▶ Goal
Could you write out the items below again, swapping every "catalogue" for "catalog" and changing nothing else? Leave the pictures out.

▶ Rows

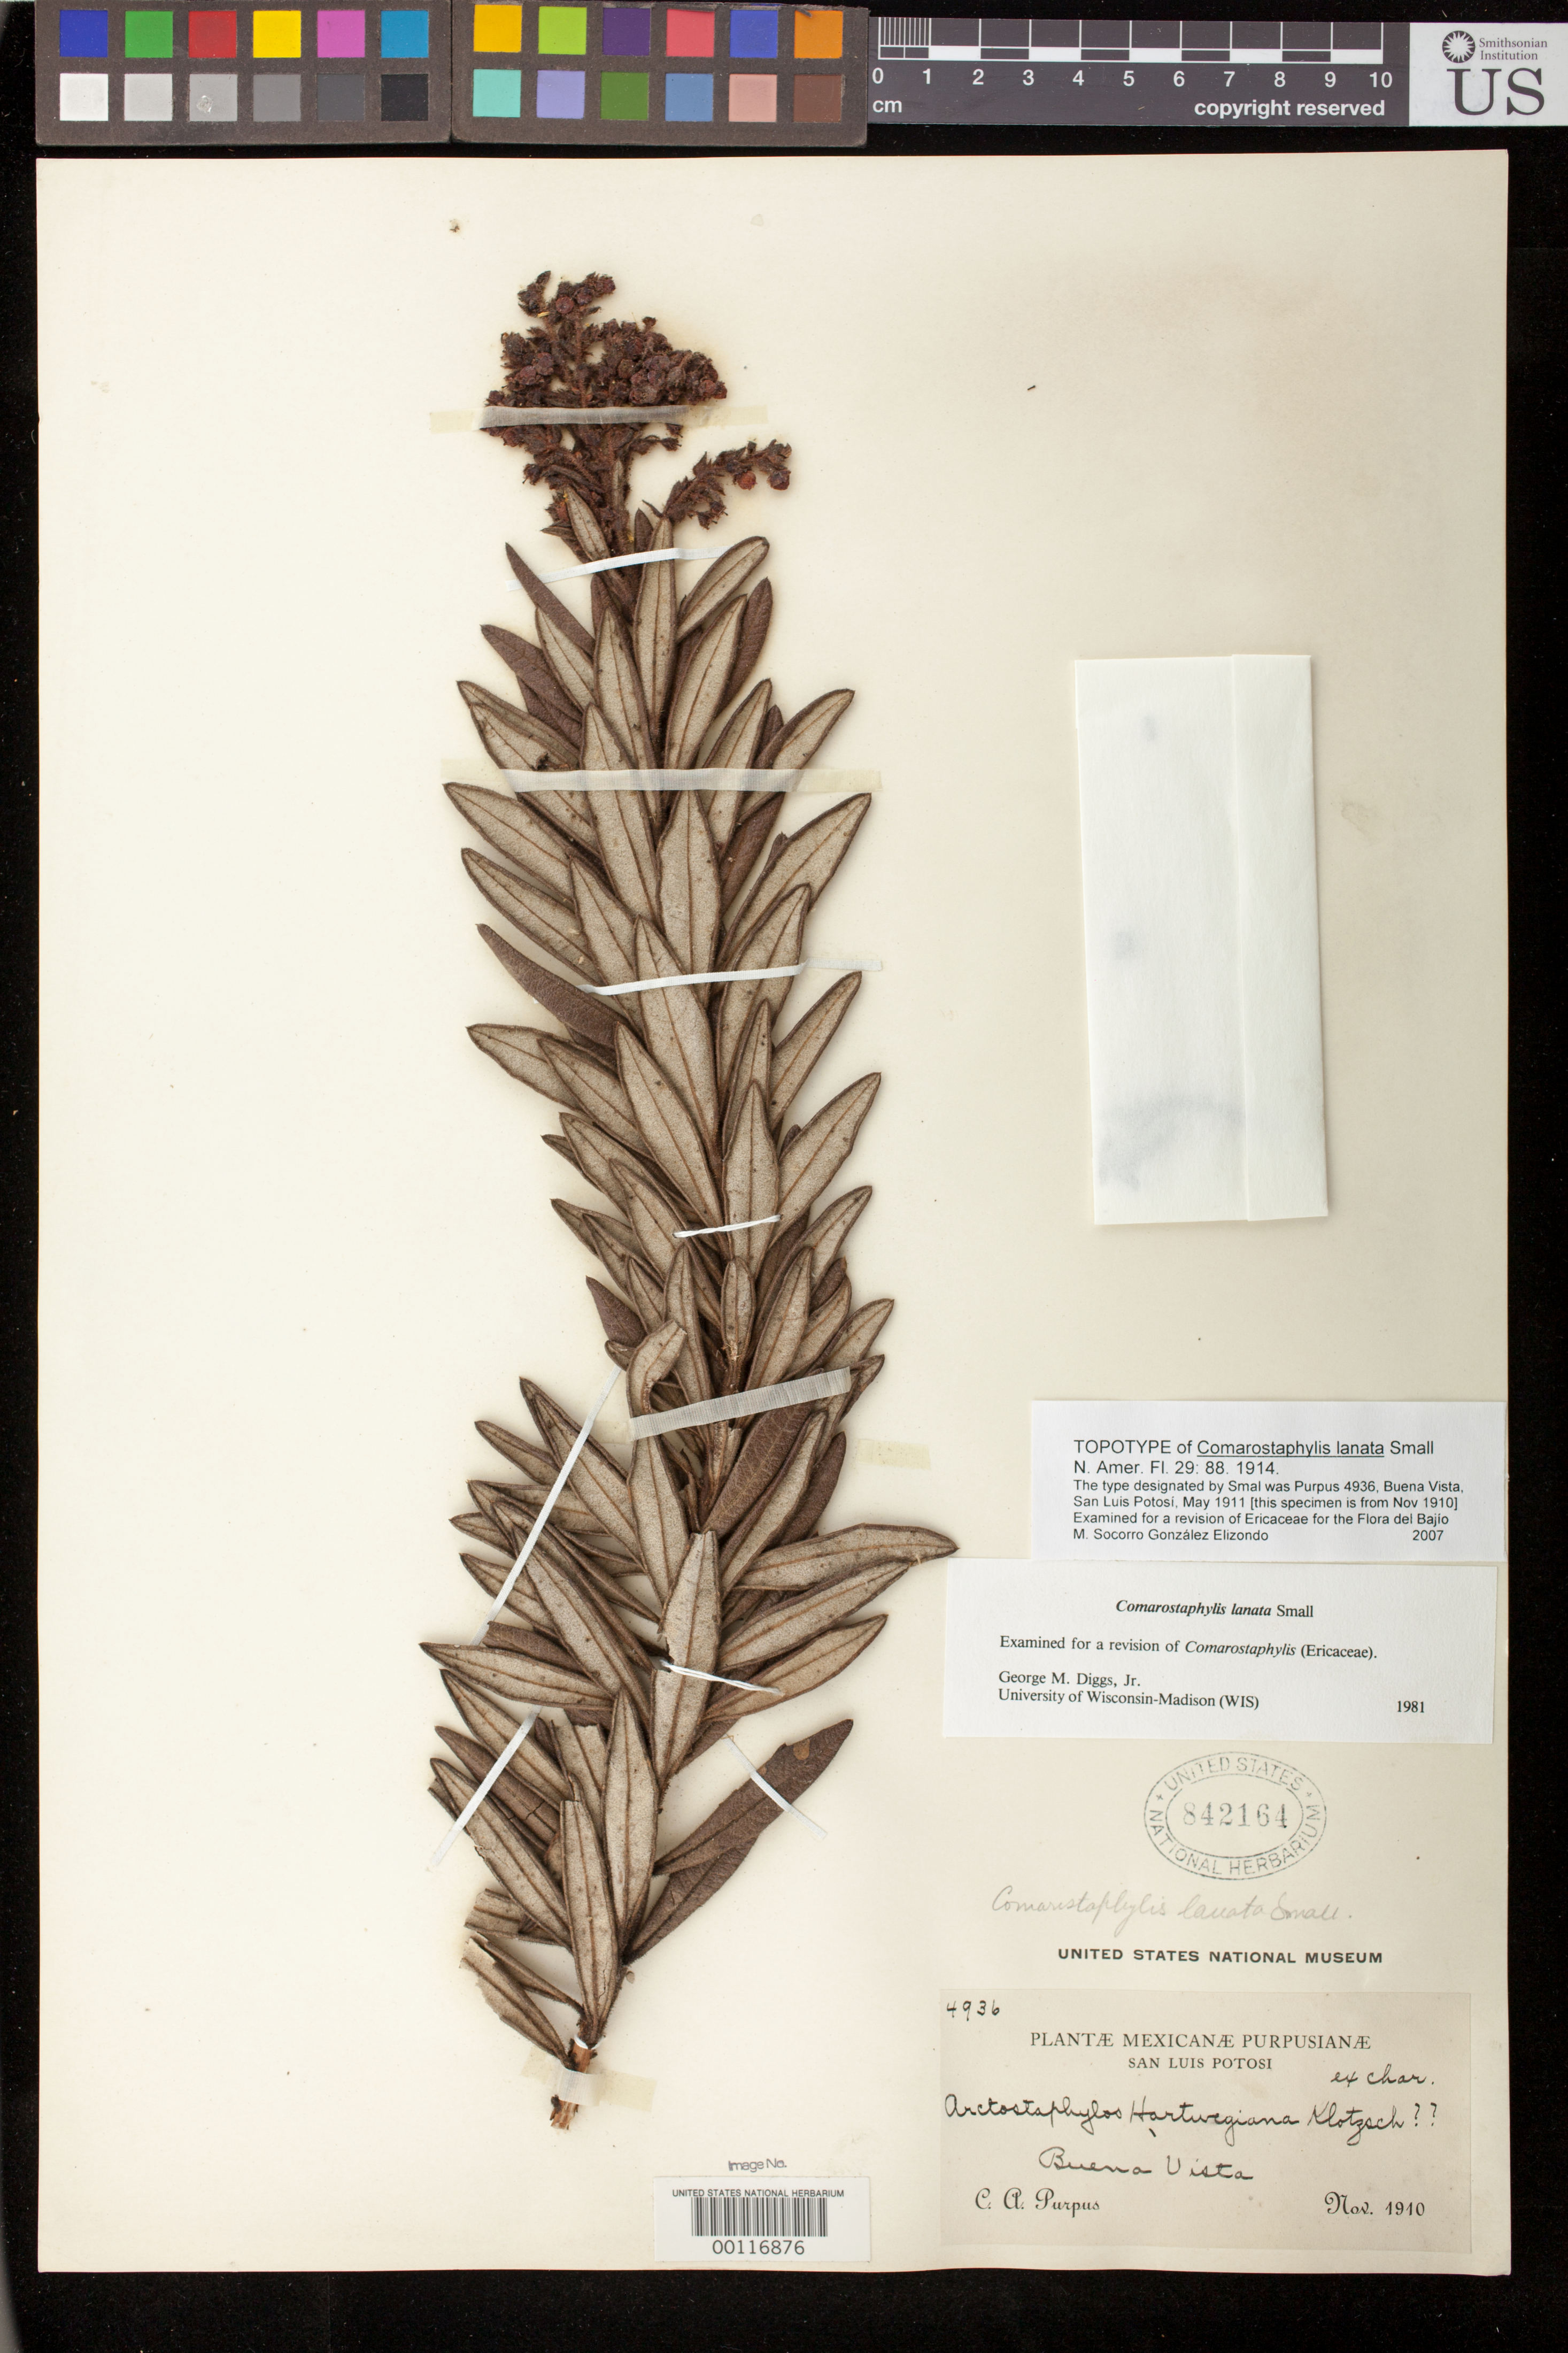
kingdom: Plantae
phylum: Tracheophyta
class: Magnoliopsida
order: Ericales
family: Ericaceae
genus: Comarostaphylis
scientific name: Comarostaphylis lanata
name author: Small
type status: Possible Type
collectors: C. A. Purpus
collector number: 4936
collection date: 1910-11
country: Mexico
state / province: San Luis Potosi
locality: Buena Vista.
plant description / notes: Specimen originally recorded as isotype, but dubiously type material unless the specimen label records erroneous data. Collection is type number (Purpus 4936) but protologue cites collection date of May 1911; this specimen is dated Nov. 1910. Annnotated as "topotype" by M. Socorro González Elizondo (2007)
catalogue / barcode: US 842164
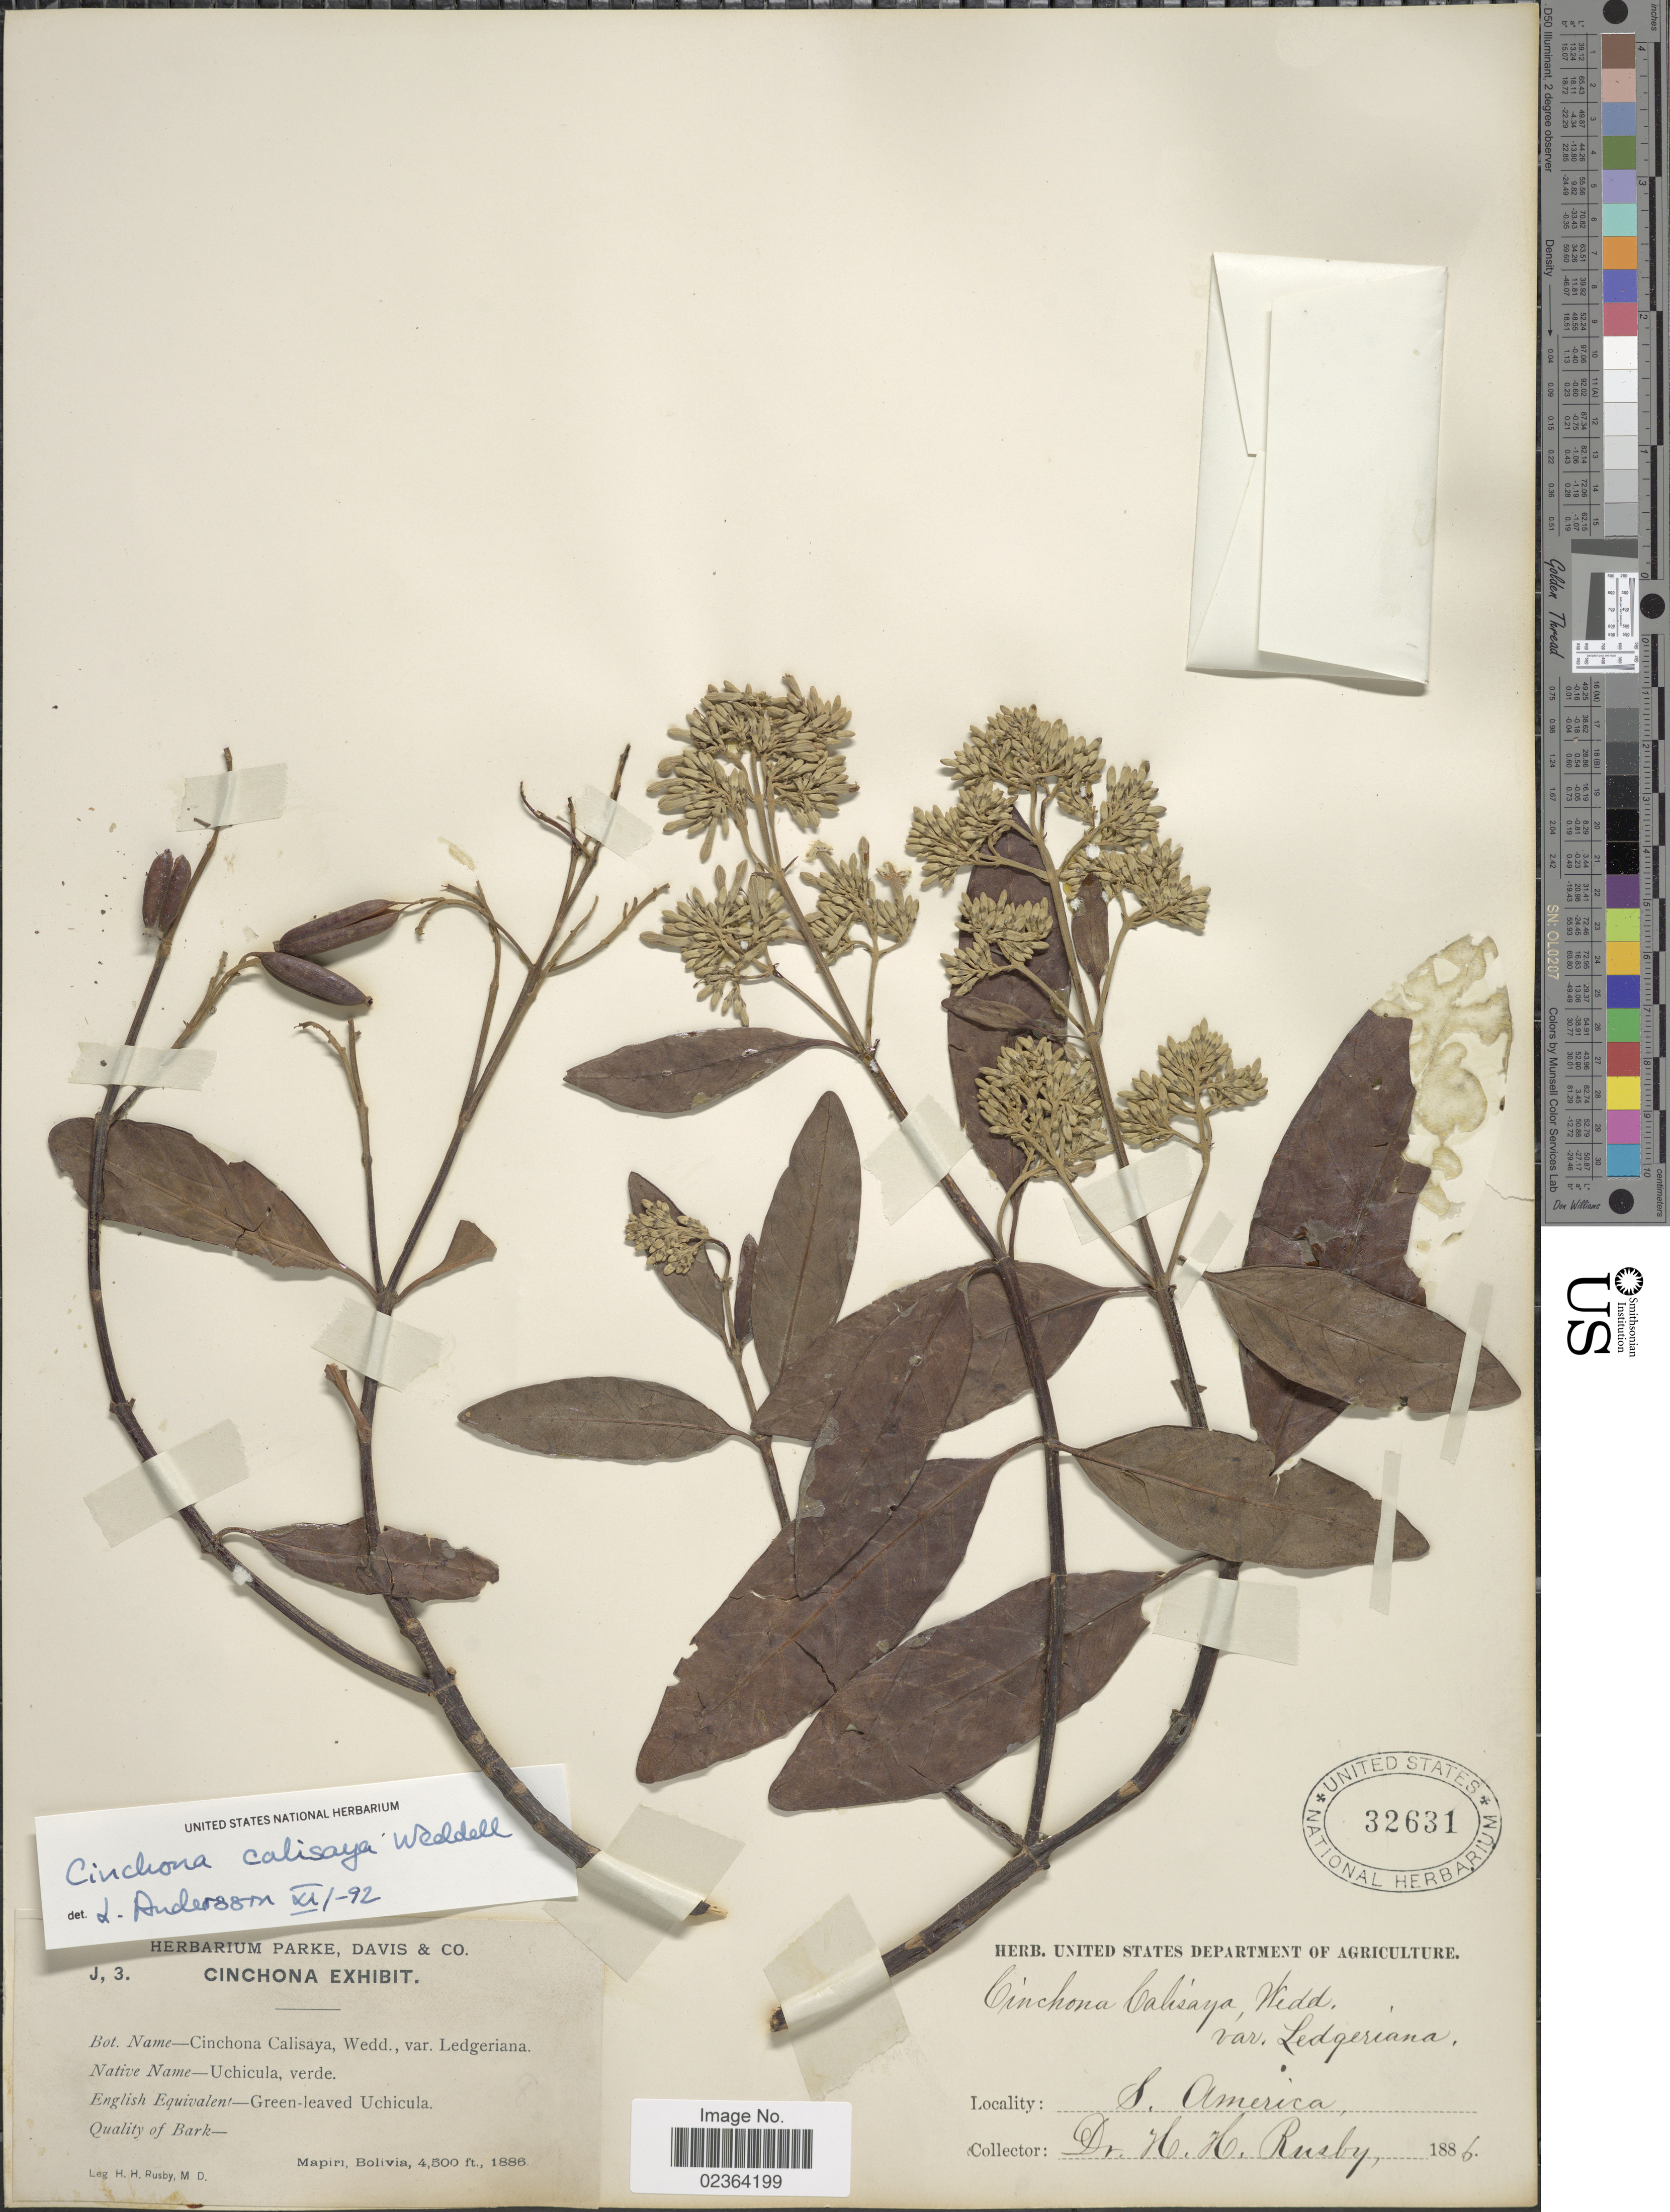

▶ Finished task
kingdom: Plantae
phylum: Tracheophyta
class: Magnoliopsida
order: Ericales
family: Ericaceae
genus: Comarostaphylis
scientific name: Comarostaphylis lanata
name author: Small
type status: Possible Type
collectors: C. A. Purpus
collector number: 4936
collection date: 1910-11
country: Mexico
state / province: San Luis Potosi
locality: Buena Vista.
plant description / notes: Specimen originally recorded as isotype, but dubiously type material unless the specimen label records erroneous data. Collection is type number (Purpus 4936) but protologue cites collection date of May 1911; this specimen is dated Nov. 1910. Annnotated as "topotype" by M. Socorro González Elizondo (2007)
catalog / barcode: US 842164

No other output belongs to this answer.